- _ACTION ITEM_: Beneath this line sits some data. Return only its lines from the one holding "analysis of normal" through the one holding "photomicrograph of neoplastic", inclusive, exactly, with the images removed.

- _DATA BELOW_:
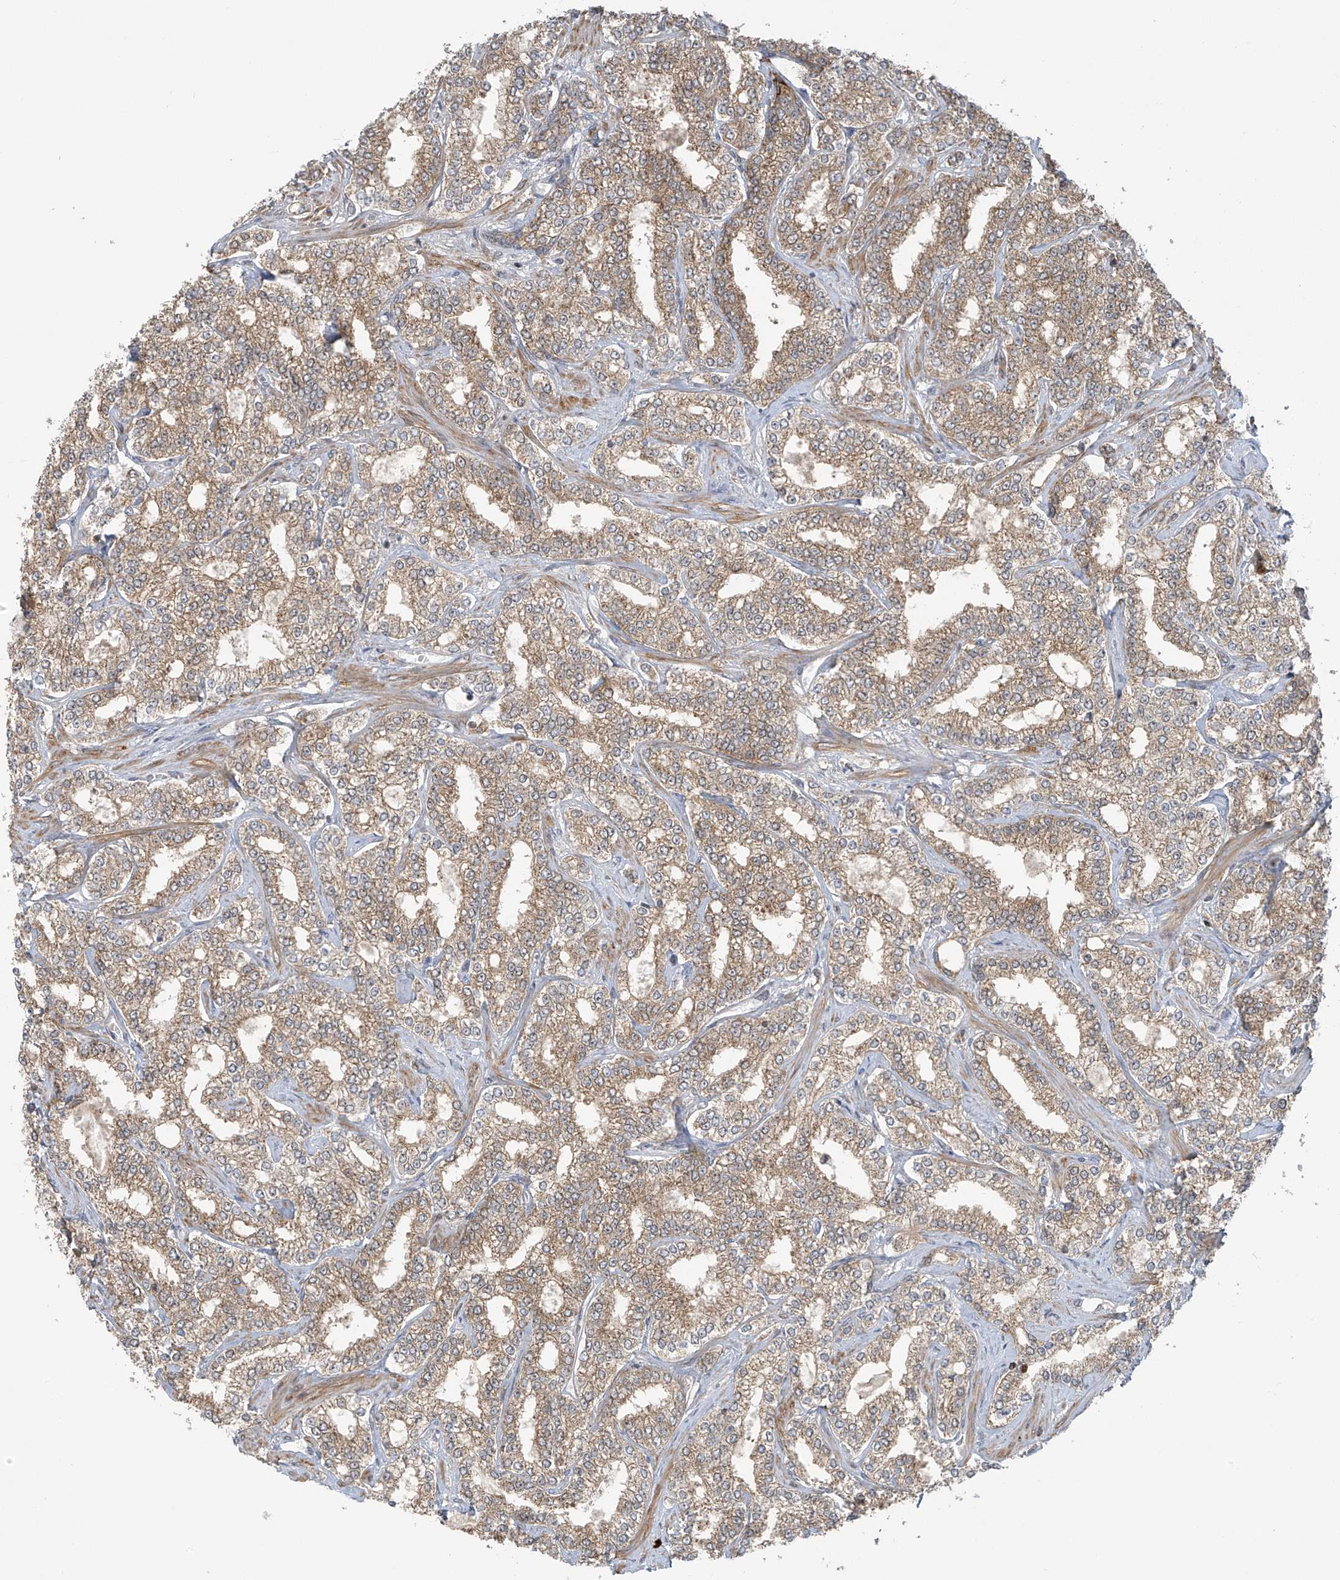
{"staining": {"intensity": "weak", "quantity": ">75%", "location": "cytoplasmic/membranous"}, "tissue": "prostate cancer", "cell_type": "Tumor cells", "image_type": "cancer", "snomed": [{"axis": "morphology", "description": "Normal tissue, NOS"}, {"axis": "morphology", "description": "Adenocarcinoma, High grade"}, {"axis": "topography", "description": "Prostate"}], "caption": "Immunohistochemical staining of adenocarcinoma (high-grade) (prostate) displays low levels of weak cytoplasmic/membranous protein positivity in approximately >75% of tumor cells.", "gene": "HDDC2", "patient": {"sex": "male", "age": 83}}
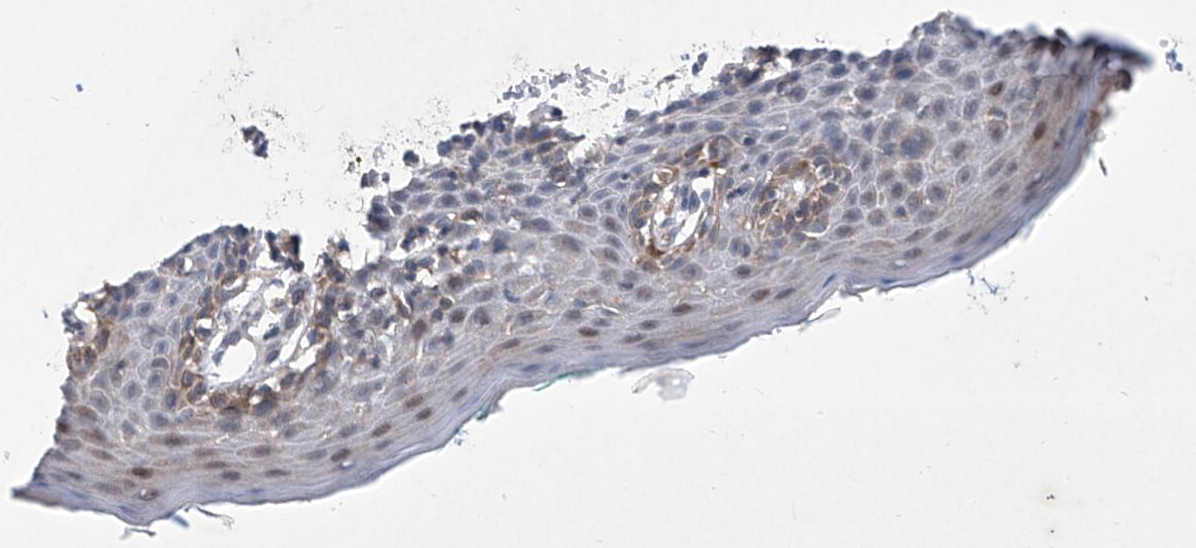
{"staining": {"intensity": "strong", "quantity": "25%-75%", "location": "cytoplasmic/membranous"}, "tissue": "skin", "cell_type": "Epidermal cells", "image_type": "normal", "snomed": [{"axis": "morphology", "description": "Normal tissue, NOS"}, {"axis": "topography", "description": "Vulva"}], "caption": "Protein analysis of normal skin reveals strong cytoplasmic/membranous staining in approximately 25%-75% of epidermal cells.", "gene": "KIFC2", "patient": {"sex": "female", "age": 66}}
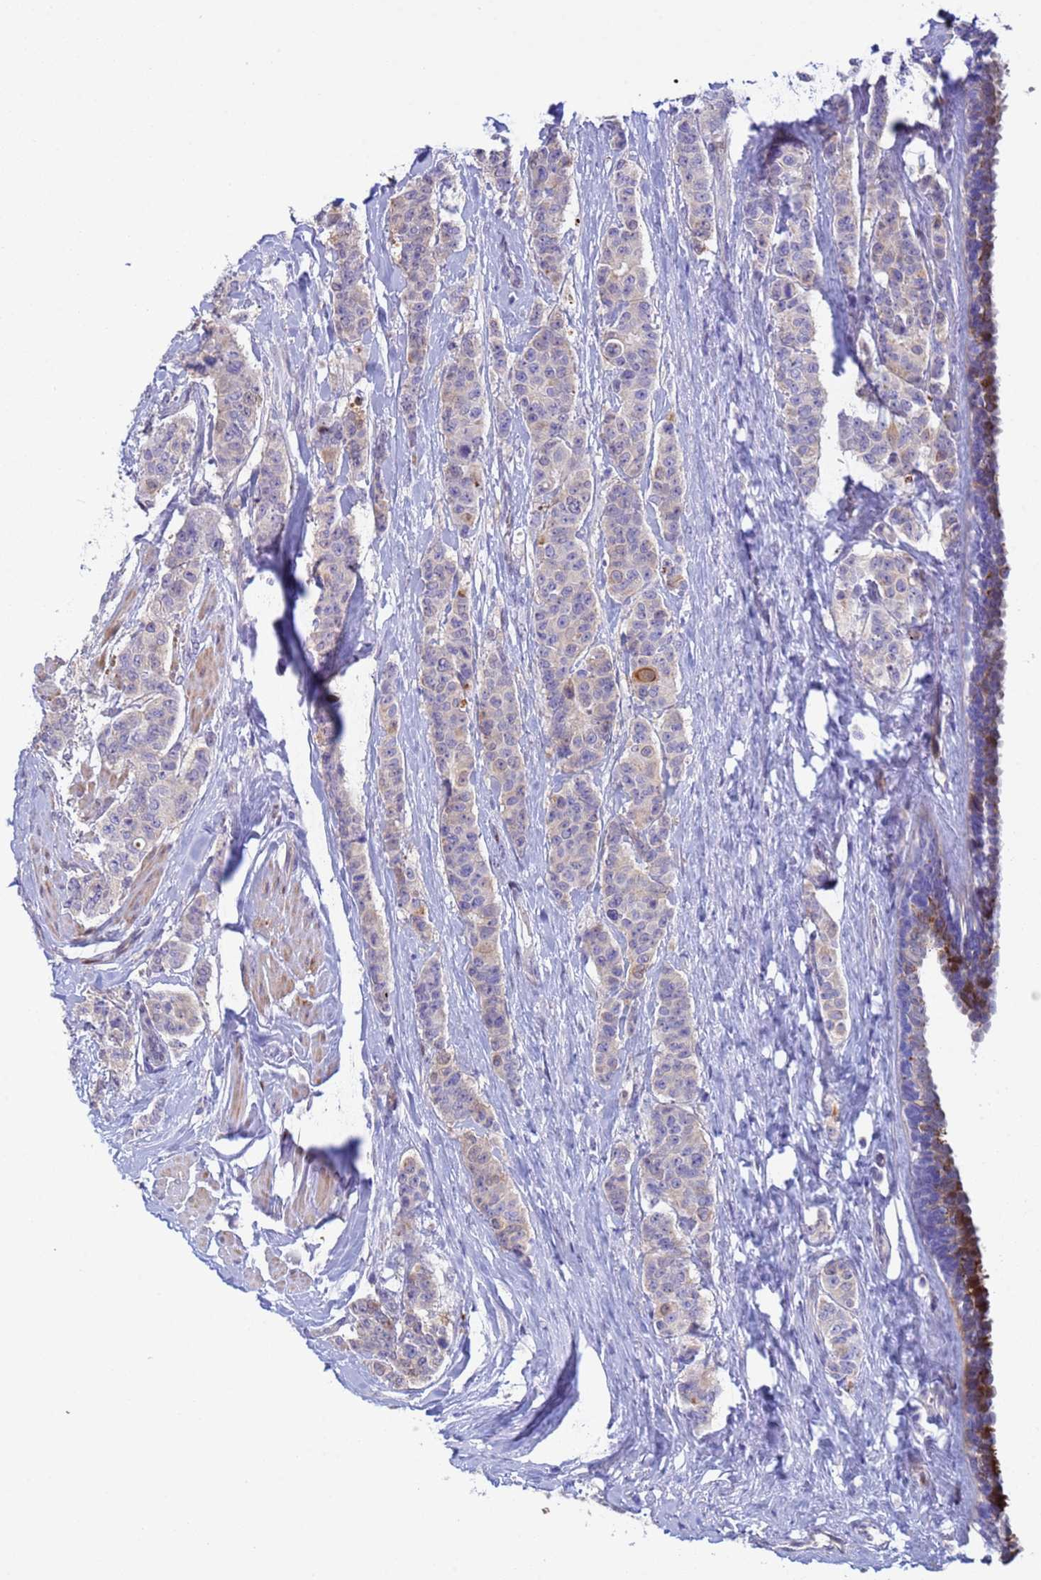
{"staining": {"intensity": "moderate", "quantity": "<25%", "location": "cytoplasmic/membranous"}, "tissue": "breast cancer", "cell_type": "Tumor cells", "image_type": "cancer", "snomed": [{"axis": "morphology", "description": "Duct carcinoma"}, {"axis": "topography", "description": "Breast"}], "caption": "IHC photomicrograph of neoplastic tissue: infiltrating ductal carcinoma (breast) stained using IHC demonstrates low levels of moderate protein expression localized specifically in the cytoplasmic/membranous of tumor cells, appearing as a cytoplasmic/membranous brown color.", "gene": "PPP6R1", "patient": {"sex": "female", "age": 40}}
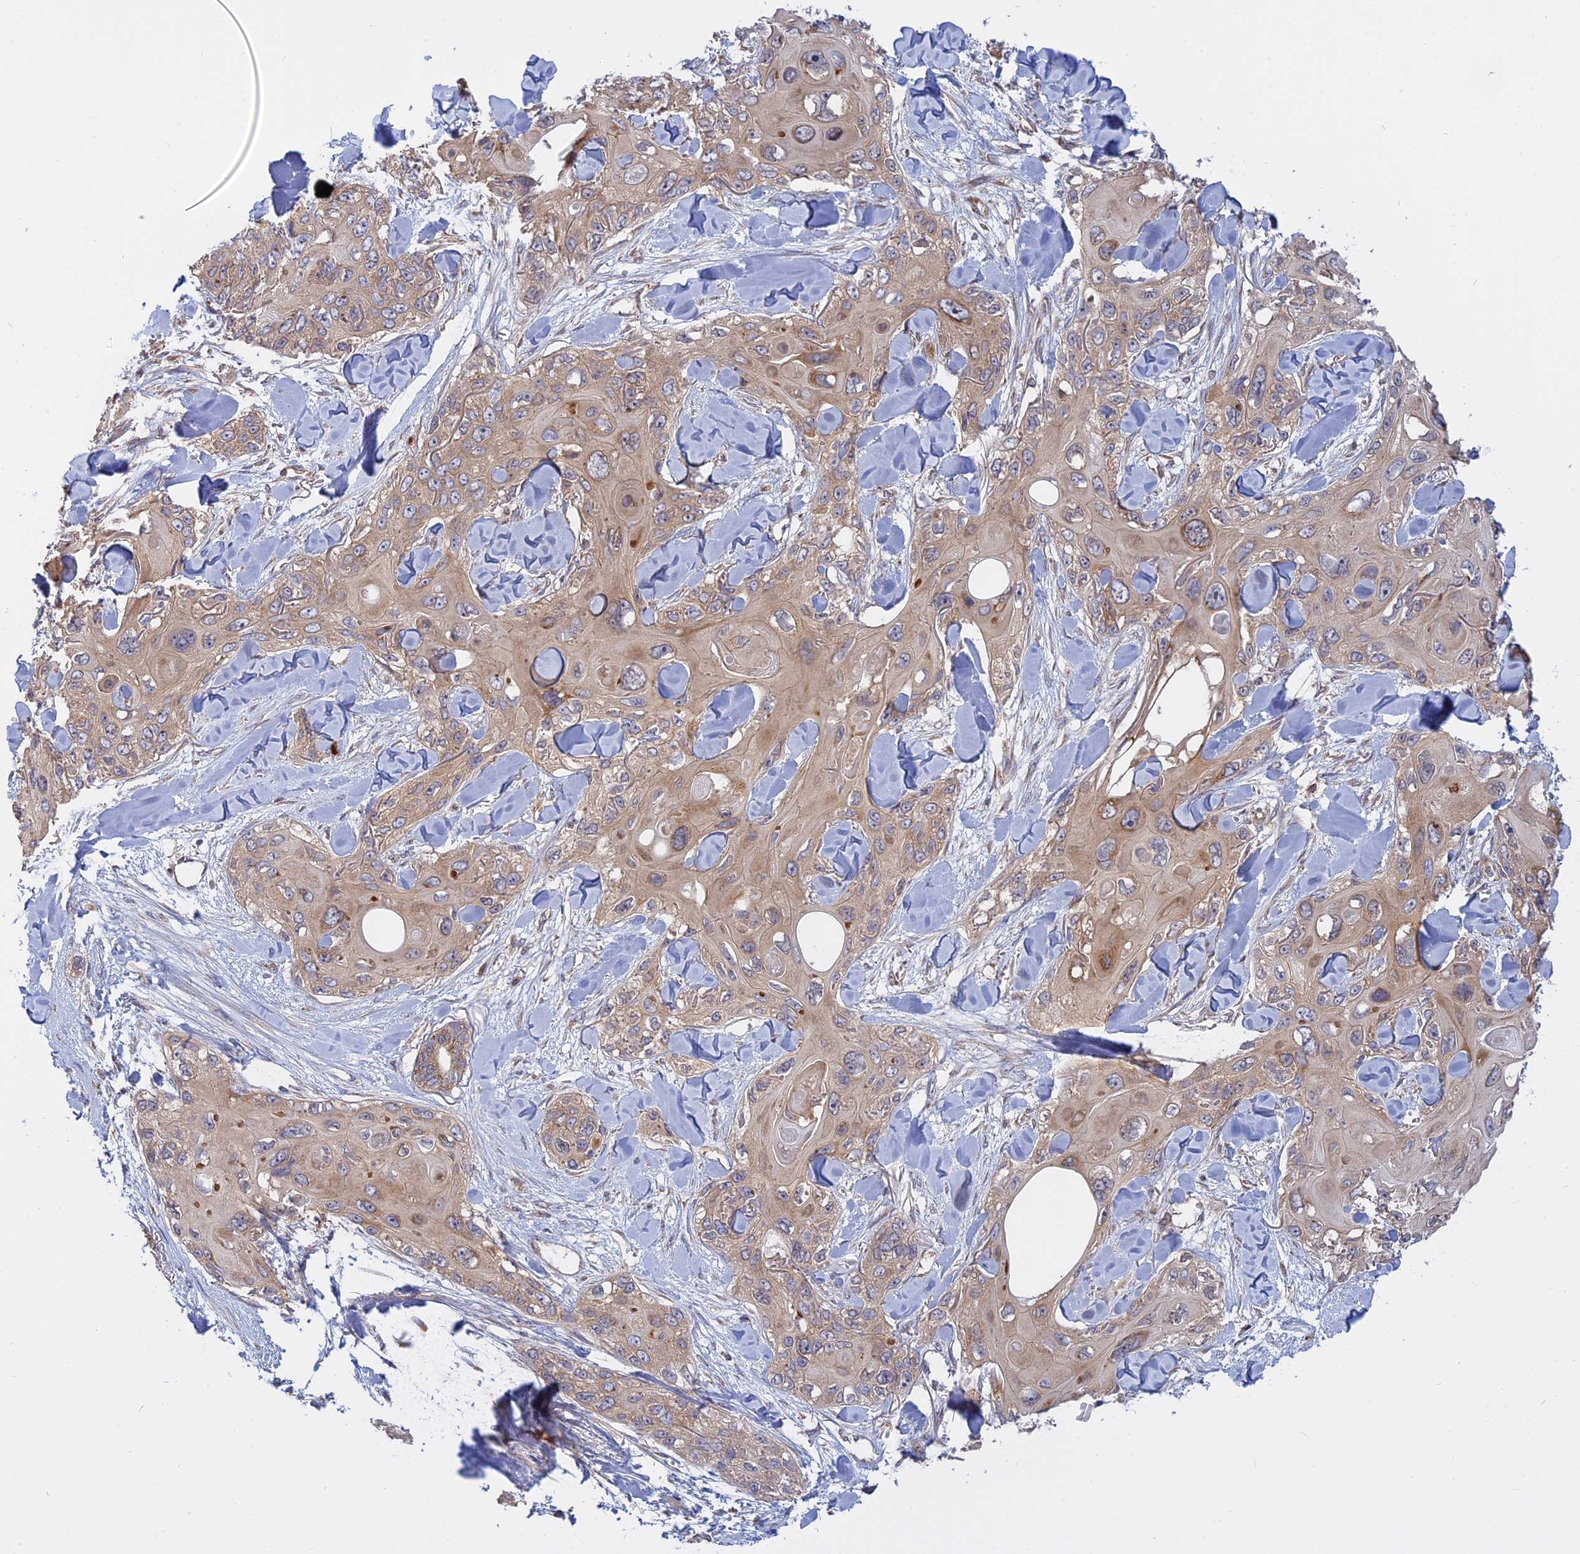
{"staining": {"intensity": "weak", "quantity": ">75%", "location": "cytoplasmic/membranous"}, "tissue": "skin cancer", "cell_type": "Tumor cells", "image_type": "cancer", "snomed": [{"axis": "morphology", "description": "Normal tissue, NOS"}, {"axis": "morphology", "description": "Squamous cell carcinoma, NOS"}, {"axis": "topography", "description": "Skin"}], "caption": "The histopathology image demonstrates staining of squamous cell carcinoma (skin), revealing weak cytoplasmic/membranous protein staining (brown color) within tumor cells.", "gene": "IL21R", "patient": {"sex": "male", "age": 72}}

- _TASK ANSWER_:
{"staining": {"intensity": "strong", "quantity": "25%-75%", "location": "cytoplasmic/membranous"}, "tissue": "skin", "cell_type": "Epidermal cells", "image_type": "normal", "snomed": [{"axis": "morphology", "description": "Normal tissue, NOS"}, {"axis": "topography", "description": "Vulva"}], "caption": "Protein analysis of normal skin reveals strong cytoplasmic/membranous staining in approximately 25%-75% of epidermal cells.", "gene": "KIFC2", "patient": {"sex": "female", "age": 66}}
{"staining": {"intensity": "moderate", "quantity": "<25%", "location": "cytoplasmic/membranous"}, "tissue": "breast cancer", "cell_type": "Tumor cells", "image_type": "cancer", "snomed": [{"axis": "morphology", "description": "Duct carcinoma"}, {"axis": "topography", "description": "Breast"}], "caption": "IHC photomicrograph of neoplastic tissue: infiltrating ductal carcinoma (breast) stained using IHC demonstrates low levels of moderate protein expression localized specifically in the cytoplasmic/membranous of tumor cells, appearing as a cytoplasmic/membranous brown color.", "gene": "PPP6R1", "patient": {"sex": "female", "age": 40}}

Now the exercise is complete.